Mais si je voulais écrire sur ce sujet, c'est parce qu'il m'a rappelé une autre histoire qui ne cesse de m'intriguer.
Les infections de bactéries peuvent avoir des conséquences
terribles. Dans la première moitié du XXème siècle, deux techniques médicales pour les combattre furent découvertes : les
antibiotiques et les
bactériophages. Les antibiotiques sont des molécules ayant la capacité de lutter contre les infections microbiennes, soit en tuant les bactéries, soit en ralentissant leur développement. Ces produits chimiques peuvent être plus ou moins spécifiques, c'est-à-dire agir sur un nombre plus ou moins grand de types différents de bactéries, mais sont sans effet sur les autres êtres vivants. Le premier d'entre eux à connaître la gloire scientifique, la péniciline, fut découvert par Fleming en 1928. Les phages, eux, sont des virus, la forme la plus simple d'êtres vivants. Parmi eux, les bactériophages s'attaquent aux bactéries uniquement, et ce, de façon spécifique. Ils ont été découvert par Félix d'Herelle en 1917, et le Géorgien Georges Eliava a fondé un institut de recherche sur le sujet dans son pays.
Les deux techniques ont connu des destins très différents. A première vue, les antibiotiques étaient plus interessants. Les progrès de la chimie fine, à cette époque, rendaient possible la synthèse en grande quantité. Ils étaient aussi plus facile à transporter, à stocker, et à administrer. D'un autre côté, les phages étaient plus risqués (après tout, ce sont des virus...), moins bien compris (la biologie n'était pas aussi avancée), plus difficiles d'emploi. La majorité des recherches se sont donc concentrées sur les antibiotiques.
Durant la guerre, les
deux techniques furent utilisées pour prévenir la septicémie chez les soldats blessés. Alors que les occidentaux developpaient les antibiotiques, les soviétiques gagnaient de l'expérience avec les bactériophages. La coupure a continué après la guerre : la littérature sur les phages étant essentiellement en Russe ou en Géorgien, cela ne facilitait pas la diffusion des connaissances.
Aujourd'hui, cette technique commence à être redécouverte, par le biais de récits miraculeux dont le sceptique endurci se méfie instinctivement. Quelles sont ces histoires de patients atteints de maladies nosocomiales, contaminés par les pires souches de staphylocoques dorés multirésistants, qui vont trouver leur
rémission dans un obscur hôpital géorgien délabré ? Serait-ce encore une lubie parascientifique ? Non, c'est un exemple très sérieux de cas où le développement scientifique a été gêné par les contraintes politiques, les barrières de langue, les intérêts économiques.
En un demi-siècle, les antibiotiques ont un peu perdu de leur superbe : dans une démonstration parfaite des lois de l'évolution par sélection naturelle, les bactéries ont
appris à survir aux doses de plus en plus massives de cocktails chimiques qui leur étaient servis.
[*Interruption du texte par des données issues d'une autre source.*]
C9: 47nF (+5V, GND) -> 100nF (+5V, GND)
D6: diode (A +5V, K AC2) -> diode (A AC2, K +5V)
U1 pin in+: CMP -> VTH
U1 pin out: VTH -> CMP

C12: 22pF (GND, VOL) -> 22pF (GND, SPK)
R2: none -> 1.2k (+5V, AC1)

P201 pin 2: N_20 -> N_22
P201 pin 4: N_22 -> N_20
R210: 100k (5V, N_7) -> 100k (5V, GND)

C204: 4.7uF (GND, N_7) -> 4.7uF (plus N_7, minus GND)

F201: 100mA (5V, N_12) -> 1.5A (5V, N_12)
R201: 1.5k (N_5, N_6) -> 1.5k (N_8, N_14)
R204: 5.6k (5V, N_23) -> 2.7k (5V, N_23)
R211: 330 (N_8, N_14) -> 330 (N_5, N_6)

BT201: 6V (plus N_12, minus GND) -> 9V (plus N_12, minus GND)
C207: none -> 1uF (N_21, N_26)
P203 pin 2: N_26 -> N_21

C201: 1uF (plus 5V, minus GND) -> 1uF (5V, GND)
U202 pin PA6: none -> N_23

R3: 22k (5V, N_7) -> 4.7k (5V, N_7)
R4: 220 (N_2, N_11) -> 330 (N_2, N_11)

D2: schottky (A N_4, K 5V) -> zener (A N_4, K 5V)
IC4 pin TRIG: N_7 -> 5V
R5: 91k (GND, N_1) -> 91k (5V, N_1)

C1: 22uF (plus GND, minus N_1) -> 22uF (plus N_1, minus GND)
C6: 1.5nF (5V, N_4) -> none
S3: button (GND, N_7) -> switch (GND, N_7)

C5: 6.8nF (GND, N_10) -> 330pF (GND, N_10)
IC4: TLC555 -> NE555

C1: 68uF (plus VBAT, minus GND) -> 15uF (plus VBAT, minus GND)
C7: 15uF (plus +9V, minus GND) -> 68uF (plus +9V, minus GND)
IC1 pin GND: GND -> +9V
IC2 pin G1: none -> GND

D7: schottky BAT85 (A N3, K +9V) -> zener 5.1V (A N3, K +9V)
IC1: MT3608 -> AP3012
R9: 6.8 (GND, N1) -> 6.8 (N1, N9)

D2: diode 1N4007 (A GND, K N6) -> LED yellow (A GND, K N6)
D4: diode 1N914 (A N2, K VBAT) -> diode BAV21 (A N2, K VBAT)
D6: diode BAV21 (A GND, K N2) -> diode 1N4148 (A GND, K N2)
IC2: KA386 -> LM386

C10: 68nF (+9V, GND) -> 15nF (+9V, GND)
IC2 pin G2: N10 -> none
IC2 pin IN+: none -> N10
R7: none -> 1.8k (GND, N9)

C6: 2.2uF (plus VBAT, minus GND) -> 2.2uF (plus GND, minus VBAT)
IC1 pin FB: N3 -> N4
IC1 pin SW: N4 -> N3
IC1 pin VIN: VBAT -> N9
Tout simplement parce qu'une simple mutation, changeant par exemple une protéine à leur surface, peut les rendre insensibles aux antibiotiques. Ensuite, l'Homme facilite le développement de ces mutantes, en éliminant la souche originelle. Et c'est
ainsi que les maladies nosocomiales apparaissent...
Les phages, eux, sont capables de lutter dans cette course aux armements. Tout simplement car ils mutent, eux aussi, et ils mutent plus vite que les bactéries grâce à leur plus petite taille. Ainsi, si une bactérie mutante présente à sa surface une molécule différente de ses voisines, il se trouvera bien un phage mutant pour avoir le recepteur qui lui correspond.
La médecine redécouvre donc les phages avec intérêt. Les problèmes qui existaient n'ont pas disparu : les phages sont ultra-spécifiques (ils ne s'attaque qu'à une bactérie voire qu'à une souche de bactéries), sont difficiles à stocker et à administrer. De plus, puisque ce sont des êtres vivants, ils sont difficilement brevetables, ce qui risque de limiter les investissements. Voilà qui nous rappelle une
discussion précédente, n'est-ce pas ? Mais malgré tout, les choses avancent. La
Food and Drug Administration a approuvé l'emploi de phages en spray sur la nourriture pour lutter contre la Listeria, et les tests cliniques en phase 2 ont commencé à Londres pour un usage sur l'Homme, contre l'otite.